Hints: Counting LCM (Hard)

Start exactly like the easy version.

You want:

$$ \#\{(X,Y): 1 \le X,Y \le Z,\ \mathrm{lcm}(X,Y) > Z\}. $$

Count complement first:

$$ \text{answer} = Z^2 - \#\{(X,Y): \mathrm{lcm}(X,Y)\le Z\}. $$

The easy version grouped by exact LCM value.

That still works conceptually, but now $Z$ can be up to $10^9$, so any $O(Z)$ or even $O(Z \log Z)$ per test is too slow.

So keep the same math direction, but search for a way to aggregate many values at once.

Try changing variables:

Let

$$ X = g a,\quad Y = g b,\quad \gcd(a,b)=1. $$

Then

$$ \mathrm{lcm}(X,Y)=g a b. $$

So bad pairs ($\mathrm{lcm}\le Z$) are counted by:

$$ \sum_{g=1}^{Z} \#\{(a,b): \gcd(a,b)=1,\ ab \le \lfloor Z/g \rfloor\}. $$

Define:

$$ C(N)=\#\{(a,b): \gcd(a,b)=1,\ ab\le N\}. $$

Then:

$$ \text{bad}=\sum_{g=1}^{Z} C\!\left(\left\lfloor \frac{Z}{g}\right\rfloor\right). $$

Now the whole problem is reduced to evaluating $C(N)$ quickly and then summing it with floor-division blocks.

How to understand $C(N)$?

If you fix product $n = ab$, then the number of ordered coprime factor pairs $(a,b)$ with $ab=n$ is:

$$ 2^{\omega(n)}, $$

where $\omega(n)$ is number of distinct prime factors.

So:

$$ C(N)=\sum_{n\le N}2^{\omega(n)}. $$

Useful identity:

$$ 2^{\omega(n)}=\sum_{d^2\mid n}\mu(d)\,\tau\!\left(\frac{n}{d^2}\right), $$

with $\mu$ = Mobius, $\tau$ = divisor-count function.

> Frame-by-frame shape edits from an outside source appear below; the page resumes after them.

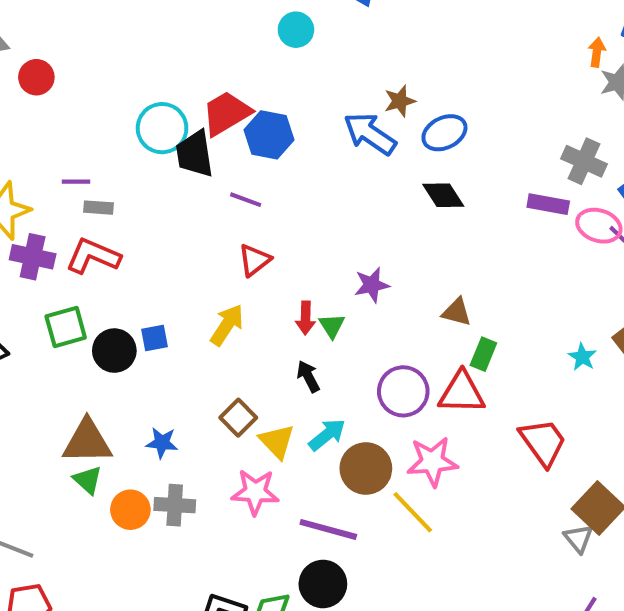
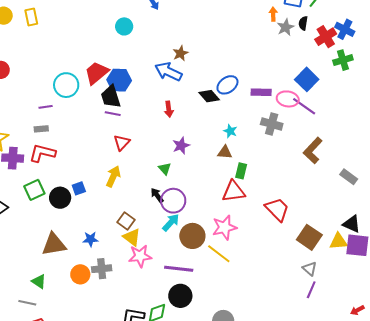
blue ellipse: (444, 133) -> (227, 85), moved
black trapezoid: (195, 154) -> (111, 97), moved
gray cross: (584, 161) -> (272, 124), moved
purple line: (76, 182) -> (46, 107), moved
red arrow: (306, 318) -> (169, 109), moved
cyan star: (582, 357) -> (230, 131), moved
purple circle: (403, 391) -> (173, 201), moved
yellow triangle: (277, 441) -> (132, 237), moved
green triangle: (88, 480) -> (39, 281), moved
gray triangle: (578, 538) -> (310, 269), moved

After summing $n \le N$ and swapping order:

$$ C(N)=\sum_{d\le \sqrt N}\mu(d)\,D\!\left(\left\lfloor\frac{N}{d^2}\right\rfloor\right), $$

where

$$ D(M)=\sum_{k\le M}\tau(k). $$

Now focus on computing $D(M)$ in $O(\sqrt M)$:

$$ D(M)=\sum_{i=1}^{M}\left\lfloor\frac{M}{i}\right\rfloor. $$

By symmetry of divisor pairs:

$$ D(M)=2\sum_{i=1}^{\lfloor\sqrt M\rfloor}\left\lfloor\frac{M}{i}\right\rfloor-\lfloor\sqrt M\rfloor^2. $$

So one evaluation of $C(N)$ is:

• loop $d=1..\lfloor\sqrt N\rfloor$
• skip if $\mu(d)=0$
• add $\mu(d)\cdot D(\lfloor N/d^2\rfloor)$

You can precompute $\mu$ once up to $\sqrt{10^9}$ by linear sieve.

Final sum:

$$ \sum_{g=1}^{Z}C\!\left(\left\lfloor\frac{Z}{g}\right\rfloor\right) $$

has many repeated values of $\lfloor Z/g\rfloor$.

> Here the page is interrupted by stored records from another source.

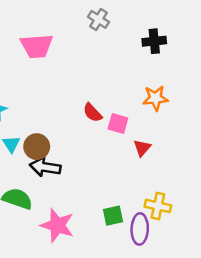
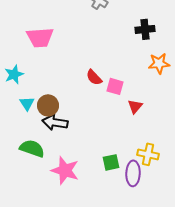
black cross: (154, 41) -> (145, 29), moved
pink trapezoid: (37, 46) -> (40, 37), moved
orange star: (155, 98) -> (159, 63), moved

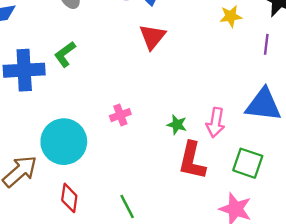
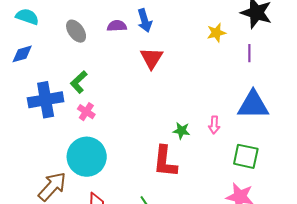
pink cross: (120, 115) -> (86, 112), moved, turned -30
pink arrow: (216, 123) -> (214, 125), size x0.7
red L-shape: (192, 161) -> (165, 162), moved

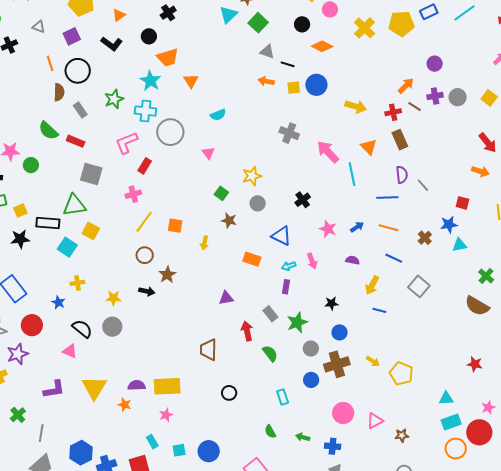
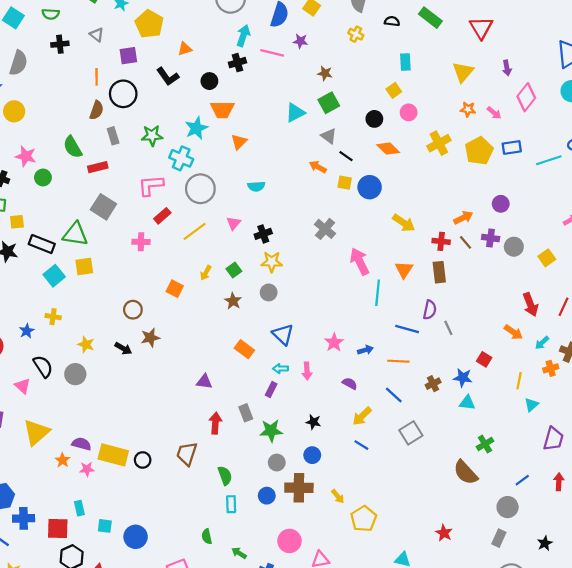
cyan triangle: (228, 15) -> (295, 113), moved
yellow pentagon: (401, 24) -> (479, 151), turned 30
red rectangle: (76, 141) -> (98, 167), turned -54
black cross: (303, 200) -> (263, 234), moved
yellow line: (144, 222) -> (195, 231), moved
orange line: (389, 228) -> (398, 361), turned -30
yellow square: (91, 231) -> (84, 266), turned 36
yellow arrow: (204, 243) -> (206, 273), moved
brown trapezoid: (209, 350) -> (187, 454), moved
green semicircle: (270, 353) -> (225, 476), moved
black circle: (229, 393) -> (143, 460), moved
pink star: (166, 415) -> (87, 469), moved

Use floor-division block trick:

• for current l, let v = Z/l
• all g in [l, r] with r = Z/v share same value v
• add (r-l+1) * C(v)
• jump l = r+1

If you want a practical speed boost, memoize computed C(v) values in a hash map, because block values repeat across test cases too.

Put it all together:

1. Precompute $\mu$ up to $31623$.
2. For each test case:
   • compute bad by floor-division blocks and C(v).
   • answer is Z*Z - bad.

This is the hard-version extension of easy-version logic, not a totally new idea.